---------- Supplied material

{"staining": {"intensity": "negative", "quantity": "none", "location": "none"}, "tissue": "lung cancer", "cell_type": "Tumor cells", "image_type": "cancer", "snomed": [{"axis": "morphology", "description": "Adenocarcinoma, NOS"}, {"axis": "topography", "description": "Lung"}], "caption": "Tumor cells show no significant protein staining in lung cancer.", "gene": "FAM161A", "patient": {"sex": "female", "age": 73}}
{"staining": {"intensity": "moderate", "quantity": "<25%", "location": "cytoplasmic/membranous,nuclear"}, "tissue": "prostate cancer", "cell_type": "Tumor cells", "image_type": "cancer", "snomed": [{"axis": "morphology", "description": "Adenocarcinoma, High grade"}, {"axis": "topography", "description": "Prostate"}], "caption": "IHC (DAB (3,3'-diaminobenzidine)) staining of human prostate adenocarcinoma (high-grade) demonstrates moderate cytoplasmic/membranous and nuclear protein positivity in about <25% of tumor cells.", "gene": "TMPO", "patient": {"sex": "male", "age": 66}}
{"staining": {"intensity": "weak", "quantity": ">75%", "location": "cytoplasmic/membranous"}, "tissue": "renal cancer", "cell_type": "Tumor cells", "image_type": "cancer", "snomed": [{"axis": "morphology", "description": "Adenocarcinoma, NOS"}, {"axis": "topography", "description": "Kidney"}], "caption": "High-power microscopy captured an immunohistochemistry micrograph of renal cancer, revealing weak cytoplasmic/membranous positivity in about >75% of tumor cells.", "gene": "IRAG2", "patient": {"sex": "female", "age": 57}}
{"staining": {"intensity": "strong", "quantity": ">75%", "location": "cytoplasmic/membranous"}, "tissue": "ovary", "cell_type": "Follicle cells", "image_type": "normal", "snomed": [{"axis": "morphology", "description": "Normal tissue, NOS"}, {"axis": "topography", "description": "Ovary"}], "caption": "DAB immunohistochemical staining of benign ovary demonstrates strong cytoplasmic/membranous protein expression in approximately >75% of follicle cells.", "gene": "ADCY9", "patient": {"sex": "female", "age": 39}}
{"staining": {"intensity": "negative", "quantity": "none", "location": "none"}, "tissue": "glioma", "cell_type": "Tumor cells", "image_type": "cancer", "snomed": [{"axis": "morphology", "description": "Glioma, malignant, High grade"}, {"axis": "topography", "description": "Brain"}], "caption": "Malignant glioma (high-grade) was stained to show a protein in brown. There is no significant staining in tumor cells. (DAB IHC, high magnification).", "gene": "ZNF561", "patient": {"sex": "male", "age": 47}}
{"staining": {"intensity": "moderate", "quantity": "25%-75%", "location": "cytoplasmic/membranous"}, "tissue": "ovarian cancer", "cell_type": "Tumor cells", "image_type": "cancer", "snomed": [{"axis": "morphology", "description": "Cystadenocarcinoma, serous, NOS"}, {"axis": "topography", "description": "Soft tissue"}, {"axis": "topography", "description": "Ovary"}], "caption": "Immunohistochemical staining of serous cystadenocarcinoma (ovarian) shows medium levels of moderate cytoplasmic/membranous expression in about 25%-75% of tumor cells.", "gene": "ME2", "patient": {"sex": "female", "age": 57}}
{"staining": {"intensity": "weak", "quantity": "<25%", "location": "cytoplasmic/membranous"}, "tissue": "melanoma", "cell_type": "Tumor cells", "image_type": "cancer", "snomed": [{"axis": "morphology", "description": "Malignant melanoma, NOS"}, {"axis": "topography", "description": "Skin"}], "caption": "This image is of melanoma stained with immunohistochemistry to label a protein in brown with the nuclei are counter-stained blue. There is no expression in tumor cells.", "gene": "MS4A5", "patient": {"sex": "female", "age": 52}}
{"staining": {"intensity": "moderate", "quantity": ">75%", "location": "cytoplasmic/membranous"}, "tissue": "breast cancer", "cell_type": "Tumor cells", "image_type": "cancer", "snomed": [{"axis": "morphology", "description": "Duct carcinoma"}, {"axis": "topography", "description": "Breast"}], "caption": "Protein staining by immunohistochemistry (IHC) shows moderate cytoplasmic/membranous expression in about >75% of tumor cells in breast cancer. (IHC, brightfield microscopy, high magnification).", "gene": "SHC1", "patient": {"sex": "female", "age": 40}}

--------------------

The records shown above are to be copied exactly, every one of them.

{"staining": {"intensity": "negative", "quantity": "none", "location": "none"}, "tissue": "lung cancer", "cell_type": "Tumor cells", "image_type": "cancer", "snomed": [{"axis": "morphology", "description": "Adenocarcinoma, NOS"}, {"axis": "topography", "description": "Lung"}], "caption": "Tumor cells show no significant protein staining in lung cancer.", "gene": "FAM161A", "patient": {"sex": "female", "age": 73}}
{"staining": {"intensity": "moderate", "quantity": "<25%", "location": "cytoplasmic/membranous,nuclear"}, "tissue": "prostate cancer", "cell_type": "Tumor cells", "image_type": "cancer", "snomed": [{"axis": "morphology", "description": "Adenocarcinoma, High grade"}, {"axis": "topography", "description": "Prostate"}], "caption": "IHC (DAB (3,3'-diaminobenzidine)) staining of human prostate adenocarcinoma (high-grade) demonstrates moderate cytoplasmic/membranous and nuclear protein positivity in about <25% of tumor cells.", "gene": "TMPO", "patient": {"sex": "male", "age": 66}}
{"staining": {"intensity": "weak", "quantity": ">75%", "location": "cytoplasmic/membranous"}, "tissue": "renal cancer", "cell_type": "Tumor cells", "image_type": "cancer", "snomed": [{"axis": "morphology", "description": "Adenocarcinoma, NOS"}, {"axis": "topography", "description": "Kidney"}], "caption": "High-power microscopy captured an immunohistochemistry micrograph of renal cancer, revealing weak cytoplasmic/membranous positivity in about >75% of tumor cells.", "gene": "IRAG2", "patient": {"sex": "female", "age": 57}}
{"staining": {"intensity": "strong", "quantity": ">75%", "location": "cytoplasmic/membranous"}, "tissue": "ovary", "cell_type": "Follicle cells", "image_type": "normal", "snomed": [{"axis": "morphology", "description": "Normal tissue, NOS"}, {"axis": "topography", "description": "Ovary"}], "caption": "DAB immunohistochemical staining of benign ovary demonstrates strong cytoplasmic/membranous protein expression in approximately >75% of follicle cells.", "gene": "ADCY9", "patient": {"sex": "female", "age": 39}}
{"staining": {"intensity": "negative", "quantity": "none", "location": "none"}, "tissue": "glioma", "cell_type": "Tumor cells", "image_type": "cancer", "snomed": [{"axis": "morphology", "description": "Glioma, malignant, High grade"}, {"axis": "topography", "description": "Brain"}], "caption": "Malignant glioma (high-grade) was stained to show a protein in brown. There is no significant staining in tumor cells. (DAB IHC, high magnification).", "gene": "ZNF561", "patient": {"sex": "male", "age": 47}}
{"staining": {"intensity": "moderate", "quantity": "25%-75%", "location": "cytoplasmic/membranous"}, "tissue": "ovarian cancer", "cell_type": "Tumor cells", "image_type": "cancer", "snomed": [{"axis": "morphology", "description": "Cystadenocarcinoma, serous, NOS"}, {"axis": "topography", "description": "Soft tissue"}, {"axis": "topography", "description": "Ovary"}], "caption": "Immunohistochemical staining of serous cystadenocarcinoma (ovarian) shows medium levels of moderate cytoplasmic/membranous expression in about 25%-75% of tumor cells.", "gene": "ME2", "patient": {"sex": "female", "age": 57}}
{"staining": {"intensity": "weak", "quantity": "<25%", "location": "cytoplasmic/membranous"}, "tissue": "melanoma", "cell_type": "Tumor cells", "image_type": "cancer", "snomed": [{"axis": "morphology", "description": "Malignant melanoma, NOS"}, {"axis": "topography", "description": "Skin"}], "caption": "This image is of melanoma stained with immunohistochemistry to label a protein in brown with the nuclei are counter-stained blue. There is no expression in tumor cells.", "gene": "MS4A5", "patient": {"sex": "female", "age": 52}}
{"staining": {"intensity": "moderate", "quantity": ">75%", "location": "cytoplasmic/membranous"}, "tissue": "breast cancer", "cell_type": "Tumor cells", "image_type": "cancer", "snomed": [{"axis": "morphology", "description": "Duct carcinoma"}, {"axis": "topography", "description": "Breast"}], "caption": "Protein staining by immunohistochemistry (IHC) shows moderate cytoplasmic/membranous expression in about >75% of tumor cells in breast cancer. (IHC, brightfield microscopy, high magnification).", "gene": "SHC1", "patient": {"sex": "female", "age": 40}}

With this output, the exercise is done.